Having trekked into another crossroads in his life, Schnack decided he should still himself and listen to what God wanted from him.
“God moved me. He used whatever he needed to move me in this direction,” he said.
By then, Schnack’s credit was in poor shape. He wasn’t sure he could even get a loan to start his new business. But God provided. And Schnack did the rest.
“It finally hit me. Why don’t we just call it C.A.R.S.? It will stand for Christian Automotive Repair Service,” he said.
Living in C.A.R.S.
Schnack put everything he had into C.A.R.S., so much that he could no longer afford a place to live. He ended up living in the shop, throwing down a mattress on the floor of his office. He slept there for the next 22 months.
“It got a little lonely here at night. It was just me and my dog Max, a German Shepherd,” he said.
Max was Schnack’s best friend since the inception of C.A.R.S. He was also the shop celebrity and mascot, soaking in every friendly petting hand he could.
Schnack still needed human companionship, though. He got online, signed up for Match.com, and started looking. It didn’t take long for him to meet his future and current wife, Angela.
“Next month will be our 11th wedding anniversary,” he said.
Angela lived in Keokuk at the time, and both she and Schnack sold their houses and bought a place in Burlington, where they live today.

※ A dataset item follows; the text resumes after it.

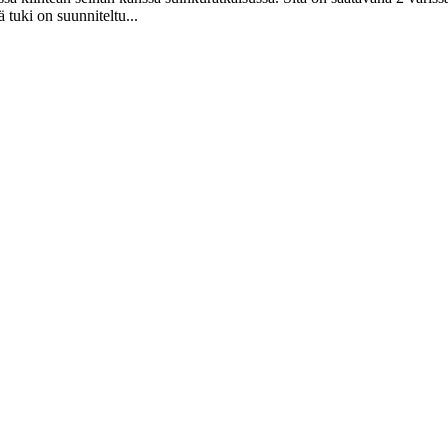
 tuki on suunniteltu...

Max died last month, and with him, part of the spirit of C.A.R.S. Schnack is still emotional about it and said Max’s death cemented his decision to retire.
“He was a fantastic dog,” Schnack said.
Now, he’s looking forward to afternoon movie matinees and random midday picnics with Angela — the kind of things most small business owners miss.
He also has three classic cars to tinker with: a 1960 Ford Thunderbird, a 1963 Ford Galaxy 500, and a 1972 Ford Gran Turino. Schnack will always be a mechanic, even when C.A.R.S. is gone.
“Most of my customers, I consider them friends,” he said.